Expositie in Centraal Museum

Zaterdagmiddag heeft in het Centraal Museum de opening plaats gevonden van een tentoonstelling van de Utrechtse schilderschool, welke expositie aldaar georganiseerd werd op initiatief van het Utrechts Studenten Corps, ter gelegenheid van het 305-jarig bestaan van de universiteit. Bij deze gelegenheid heeft de rector magnificus van de Rijks-universiteit, prof. dr. H. R. Kruyt), een inleiding gehouden, waarin hij betoogde, dat deze tentoonstelling als achtergrond moet dienen voor de Universiteitsdag, teneinde zijn betekenis beter te laten uitkomen.

Voor het inrichten van de tentoonstelling heeft men de hulp van velen nodig gehad en in dit verband wilde spreker dank brengen aan het gemeentebestuur vani Utrecht voor de beschikbaarstelling van het Centraal Museum; aan de directrice van het museum, die er in slaagde ook stukken van buiten af aan de collectie toe te voegen en tenslotte aan het Utrechts Studenten Corps dat zich voor he welslagen van de tentoonstelling garant heeft willen stellen.

Deze tentoonstelling moet men zien – zo betoogde prof. Kruyt – als een symbool met betrekking tot de universiteitsdag en zij geeft uiting aan het culturele leven in een bepaald tijdperk. Jan van Scorel was in de eerste plaats een Utrechtse figuur, maar zijn betekenis strekt zich uit over geheel Nederland, over het gehele Westen en de schilderkunst van zijn tijd en latere decennia.

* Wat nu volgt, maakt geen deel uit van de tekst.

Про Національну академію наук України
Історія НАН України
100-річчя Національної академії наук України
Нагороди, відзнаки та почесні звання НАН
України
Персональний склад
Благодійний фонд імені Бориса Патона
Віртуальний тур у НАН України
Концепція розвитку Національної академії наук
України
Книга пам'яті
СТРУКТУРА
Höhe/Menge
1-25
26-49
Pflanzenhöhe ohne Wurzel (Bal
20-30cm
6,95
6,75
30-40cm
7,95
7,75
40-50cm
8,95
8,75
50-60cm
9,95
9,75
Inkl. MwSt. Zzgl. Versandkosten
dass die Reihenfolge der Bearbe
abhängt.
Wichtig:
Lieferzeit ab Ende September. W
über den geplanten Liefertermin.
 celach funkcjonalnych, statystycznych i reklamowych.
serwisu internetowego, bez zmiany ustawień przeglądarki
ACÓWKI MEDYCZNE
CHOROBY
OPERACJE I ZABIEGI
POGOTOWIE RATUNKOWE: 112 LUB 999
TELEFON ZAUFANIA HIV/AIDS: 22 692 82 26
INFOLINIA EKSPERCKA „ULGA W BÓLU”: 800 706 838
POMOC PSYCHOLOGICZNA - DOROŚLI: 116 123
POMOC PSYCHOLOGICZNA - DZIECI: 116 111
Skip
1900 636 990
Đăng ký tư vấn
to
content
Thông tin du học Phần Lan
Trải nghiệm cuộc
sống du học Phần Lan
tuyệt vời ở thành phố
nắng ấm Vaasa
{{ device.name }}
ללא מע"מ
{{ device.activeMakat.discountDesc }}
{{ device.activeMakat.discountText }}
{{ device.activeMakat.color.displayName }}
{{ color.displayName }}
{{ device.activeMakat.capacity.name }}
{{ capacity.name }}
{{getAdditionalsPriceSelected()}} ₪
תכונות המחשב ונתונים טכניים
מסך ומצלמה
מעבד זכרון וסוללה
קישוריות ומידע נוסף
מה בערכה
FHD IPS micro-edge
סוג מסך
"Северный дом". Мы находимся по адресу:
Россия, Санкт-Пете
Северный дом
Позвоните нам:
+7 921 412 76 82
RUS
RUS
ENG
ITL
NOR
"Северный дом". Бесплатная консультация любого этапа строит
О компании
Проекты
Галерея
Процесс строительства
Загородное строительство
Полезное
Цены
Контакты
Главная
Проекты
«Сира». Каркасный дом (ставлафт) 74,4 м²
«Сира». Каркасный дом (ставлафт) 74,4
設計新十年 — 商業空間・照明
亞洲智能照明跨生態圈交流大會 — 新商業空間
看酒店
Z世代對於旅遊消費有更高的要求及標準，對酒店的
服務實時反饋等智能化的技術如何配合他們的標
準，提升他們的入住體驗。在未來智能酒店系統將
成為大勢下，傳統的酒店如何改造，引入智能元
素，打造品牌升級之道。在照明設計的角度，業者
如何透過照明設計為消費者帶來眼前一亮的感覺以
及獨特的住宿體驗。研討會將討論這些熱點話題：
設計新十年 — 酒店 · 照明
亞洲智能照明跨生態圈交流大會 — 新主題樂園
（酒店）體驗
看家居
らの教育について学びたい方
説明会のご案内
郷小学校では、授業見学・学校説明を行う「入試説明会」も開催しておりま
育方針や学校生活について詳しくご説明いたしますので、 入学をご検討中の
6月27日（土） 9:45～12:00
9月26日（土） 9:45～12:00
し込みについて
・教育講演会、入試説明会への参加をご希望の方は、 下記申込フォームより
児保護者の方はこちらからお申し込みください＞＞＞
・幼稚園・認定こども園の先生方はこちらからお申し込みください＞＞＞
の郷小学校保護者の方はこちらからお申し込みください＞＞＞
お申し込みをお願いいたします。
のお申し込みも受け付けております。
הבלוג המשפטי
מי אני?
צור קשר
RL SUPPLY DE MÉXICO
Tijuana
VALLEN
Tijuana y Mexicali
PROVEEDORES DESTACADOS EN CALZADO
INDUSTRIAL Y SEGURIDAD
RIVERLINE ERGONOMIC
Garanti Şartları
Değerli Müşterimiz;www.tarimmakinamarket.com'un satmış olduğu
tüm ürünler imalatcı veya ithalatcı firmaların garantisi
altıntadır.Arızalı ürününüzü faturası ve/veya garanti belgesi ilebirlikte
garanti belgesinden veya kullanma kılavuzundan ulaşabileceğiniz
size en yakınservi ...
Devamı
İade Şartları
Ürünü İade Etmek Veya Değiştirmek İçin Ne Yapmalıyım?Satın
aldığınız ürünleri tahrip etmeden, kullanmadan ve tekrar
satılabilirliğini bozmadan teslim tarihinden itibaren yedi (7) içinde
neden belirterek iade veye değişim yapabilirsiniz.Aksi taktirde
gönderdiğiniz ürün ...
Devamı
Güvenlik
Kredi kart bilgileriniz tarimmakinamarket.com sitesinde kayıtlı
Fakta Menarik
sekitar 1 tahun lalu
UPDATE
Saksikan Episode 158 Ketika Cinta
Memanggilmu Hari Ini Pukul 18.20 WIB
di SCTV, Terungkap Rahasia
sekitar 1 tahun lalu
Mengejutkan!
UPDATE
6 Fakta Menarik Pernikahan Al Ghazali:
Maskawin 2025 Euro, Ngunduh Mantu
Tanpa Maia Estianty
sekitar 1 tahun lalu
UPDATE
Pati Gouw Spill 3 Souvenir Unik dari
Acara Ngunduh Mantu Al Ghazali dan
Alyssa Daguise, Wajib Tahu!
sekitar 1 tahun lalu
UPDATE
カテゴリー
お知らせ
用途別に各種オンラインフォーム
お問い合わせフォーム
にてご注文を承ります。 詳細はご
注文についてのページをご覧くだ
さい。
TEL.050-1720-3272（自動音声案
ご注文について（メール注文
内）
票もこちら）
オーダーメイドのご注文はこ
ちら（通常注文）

Daarna sprak nog de rector senatus veteranorum, de heer J. F. B. van Hasselt, die er op wees, dat – nu de studenten dit jaar geen officiële lustrumfeesten organiseren – zij dit plan van een tentoonstelling met vreugde hebben aangegrepen. Spreker bracht tenslotte dank aan allen, die aan het welslagen van de expositie hun medewerking hebben verleend.

De bijeenkomst werd o.m. bijgewoond door den burgemeester van Utrecht, mr. dr. G. A. W. ter Pelkwijk, den oud-directeur van het Museum, dr. W. C. Schulenburg, een aantal hoogleraren en de vertegenwoordigers van de studentencorporaties.

Het oudste stuk, dat men op deze tentoonstelling vindt, is een drieluik van een anoniemen Utrechtsen meester uit omstreeks 1460, voorstellende den gekruisigden Christus, de Gregorius-mis en St. Christophorus. Het vroegste portret is dat van Evert Zoudenbalch van ongeveer 1500 on daarnaast een portret, eveneens van een onbekenden schilder, van Jacob van Driebergen, dat uit 1502 dateert.

Verder is aanwezig een aantal van Scorel’s, waaronder zijn bekende „Jeruzalembroeders” en „Van Lochorst-triptieek” en voorts werken van Joachim Wittewaal, Cornelis van Poelenburgh, Theodorus van Baburen en Joh. van Zuylen. De tentoonstelling is ruim van opzet en verdient aller belangstelling.